Aurora PostgreSQL 11.7 on x86_64-pc-linux-gnu, compiled by gcc (GCC) 4.9.3, 64-bit
vCPU = 64
RAM = 512
show shared_buffers = 355 GB
show work_mem = 214 MB
show maintenance_work_mem = 8363MB
show effective_cache_size = 355 GB

Thanks,
Rj

                    On Friday, September 4, 2020, 02:55:50 PM PDT, Michael Lewis <mlewis@xxxxxxxxxxx> wrote:

                "Subquery Scan on rec  (cost=1628601.89..1676580.92 rows=7381 width=41) (actual time=22171.986..23549.079 rows=1236042 loops=1)"
"  Filter: (rec.mpos = 1)"
"  Rows Removed by Filter: 228737"
"  Buffers: shared hit=45 read=1166951"
"  I/O Timings: read=29.530"
"  ->  WindowAgg  (cost=1628601.89..1658127.45 rows=1476278 width=49) (actual time=22171.983..23379.219 rows=1464779 loops=1)"
"        Buffers: shared hit=45 read=1166951"
"        I/O Timings: read=29.530"
"        ->  Sort  (cost=1628601.89..1632292.58 rows=1476278 width=41) (actual time=22171.963..22484.044 rows=1464779 loops=1)"
"              Sort Key: receiving_item_delivered_received.serial_no, receiving_item_delivered_received.eventtime DESC"
"              Sort Method: quicksort  Memory: 163589kB"
"              Buffers: shared hit=45 read=1166951"
"              I/O Timings: read=29.530"
"              ->  Gather  (cost=1000.00..1477331.13 rows=1476278 width=41) (actual time=1.296..10428.060 rows=1464779 loops=1)"
"                    Workers Planned: 2"
"                    Workers Launched: 2"
"                    Buffers: shared hit=39 read=1166951"
"                    I/O Timings: read=29.530"
"                    ->  Parallel Seq Scan on receiving_item_delivered_received  (cost=0.00..1328703.33 rows=615116 width=41) (actual time=1.262..10150.325 rows=488260 loops=3)"
"                          Filter: (((COALESCE(serial_no, ''::character varying))::text <> ''::text) AND ((eventtype)::text = 'LineItemdetailsReceived'::text) AND ((replenishmenttype)::text = 'DC2SWARRANTY'::text))"
"                          Rows Removed by Filter: 6906258"
"                          Buffers: shared hit=39 read=1166951"
"                          I/O Timings: read=29.530"
"Planning Time: 0.375 ms"
"Execution Time: 23617.348 ms"

That is doing a lot of reading from disk.
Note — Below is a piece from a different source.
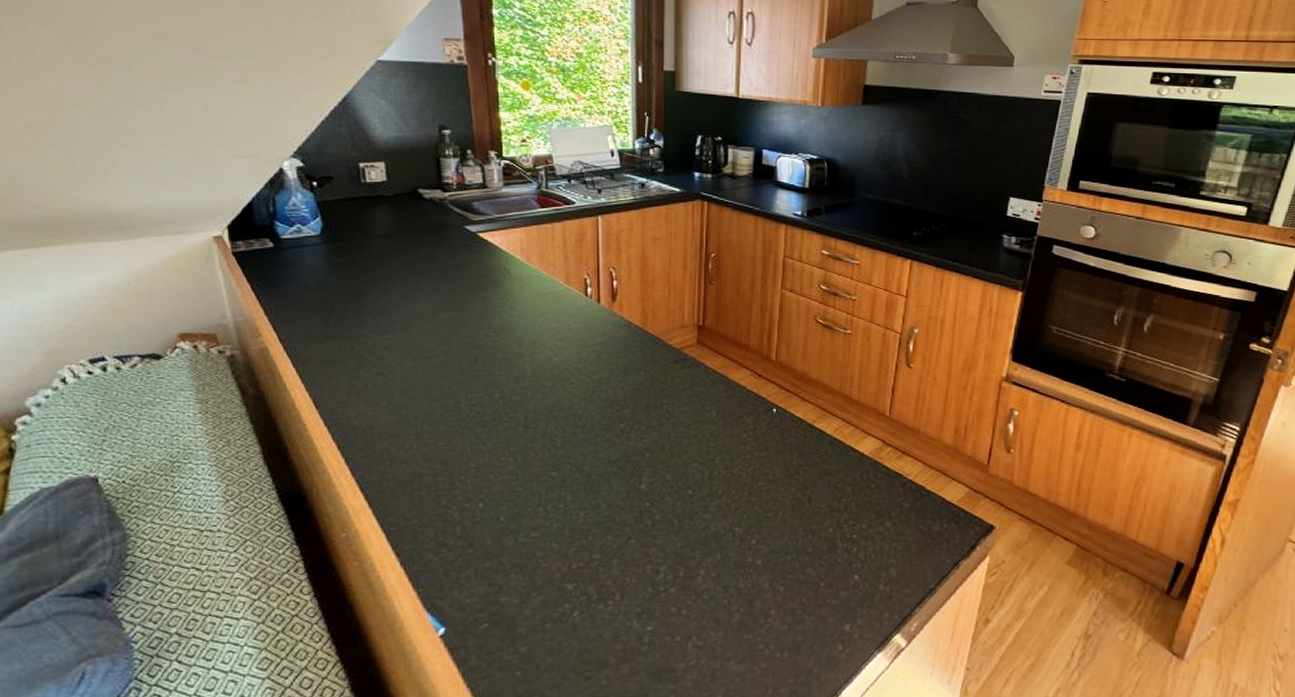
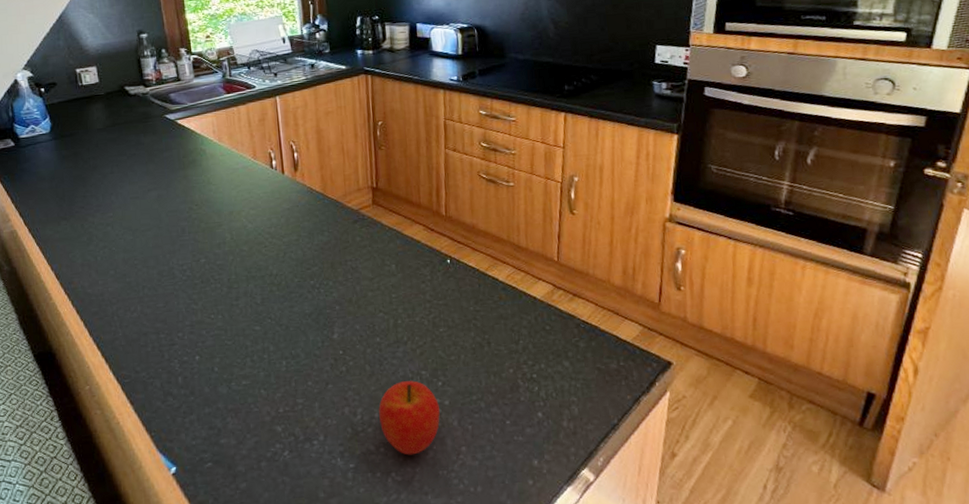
fruit: none [684,538,751,618] -> present [378,380,440,455]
What do you have shared_buffers set to? I'd expect better cache hits unless it is quite low or this is a query that differs greatly from the typical work.
Also, did you try adding the index I suggested? That lowest node has 488k rows coming out of it after throwing away 6.9 million. I would expect an index on only eventtype, replenishmenttype to be quite helpful. I don't assume you have tons of rows where serial_no is null.